We had a weekend visit from Jon and Siobhan. We did dinners at Lorena’s and Serenade. We went to the Great Swamp National Wildlife Refuge. Mostly we hung out at home and talked about what’s happening in their, our and the boys lives and a trip we all might do to Santa Fe. 


Later this week we go back to VT for the summer.


New blooms: southern magnolia, catalpa tree, hydrangea.

A southern magnolia flower. They are big and showy and last for three days, first day they begin to open, second day they fully open, third day they turn brown. One or two open each day for a month or so. They draw a lot of pollinators.
Catalpa tree flowers. The trees open bunches of these flower clusters. If they're pollinated, the fruit is a long seed pod that kids call 'cigars', but they're not legumes.
This robin, in a viburnum, on our patio has three or four nestlings that have fledged.
Here's three babies, still with spotted breasts, before they left the nest.
The other robin still has two eggs still getting incubated.
A gray catbird in the yard with a nest somewhere here.
At the swamp refuge, a red-wing blackbird male with a beak full of caterpillars for the kids.
Also at the swamp, a pair of tree swallows.

Saturday, June 04, 2022

The Sex Lives of Trees.

6-4-22 SHORT HILLS: Who says garden reporting isn’t titillating?
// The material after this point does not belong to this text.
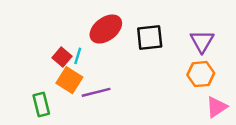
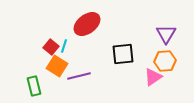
black square: (150, 38) -> (123, 54), moved
pink triangle: (217, 107) -> (153, 77), moved

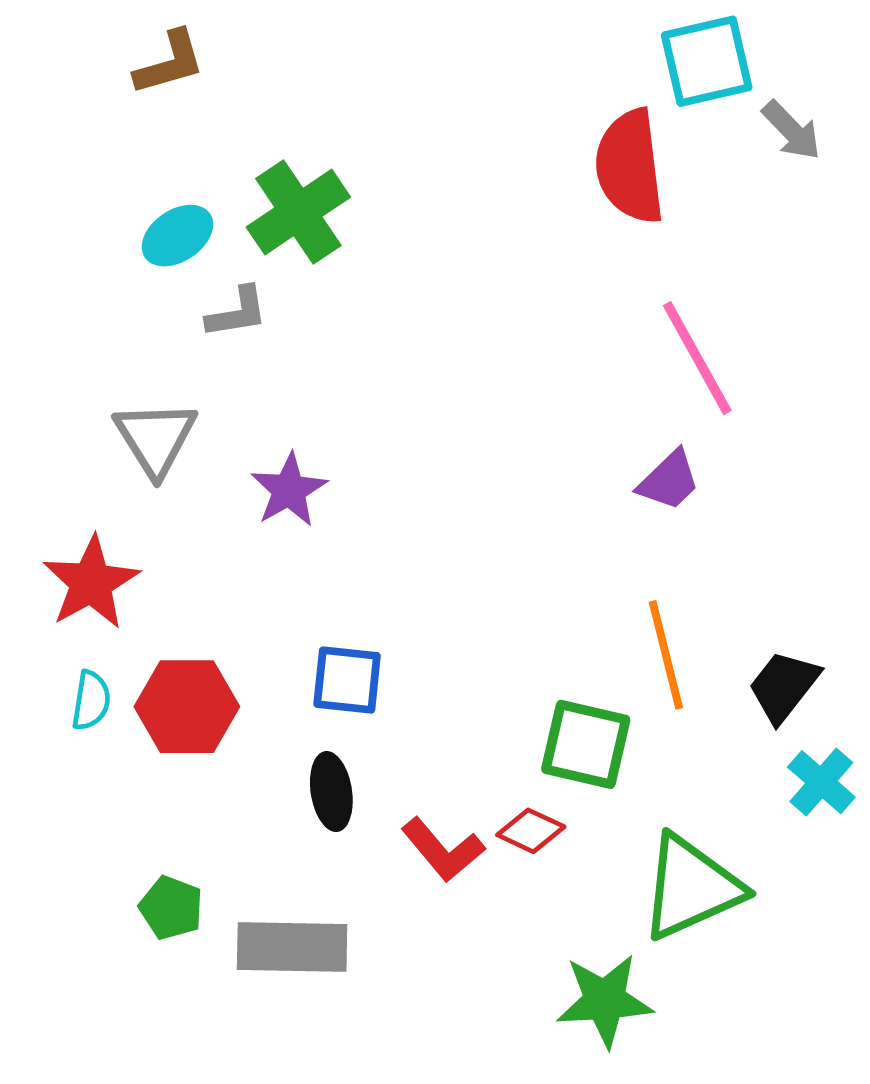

We have a sex orgy involving thousands happening in the yard right now.


Holly trees are either male or female as and the gender can be seen in the flowers. Since we have at least a dozen English hollies, mostly volunteers from the original three in the yard. Those three, two females and one male, are all forty to fifty feet tall, and the females are usually covered with red berries in November. Last year a flock of twenty or so robins landed on one while migrating and ate every berry. That’s what they’re for. The pollinating requires bugs, mostly bees to go from tree to tree. I have shown these flowers every year, this year you, dear reader, will have to identify which is which.


Speaking of robins, we have two nesting very close to the house. The one that I can look down into from upstairs has two blue/green eggs.


New blooms: mock orange, Stewartia.

One of the holly trees. Is it male or female?
The other holly sex, which?
A very nice construction with two eggs in a yew tree next to the front door.
The same nest with an incubating bird.
The other nest close to the den door over the terrace.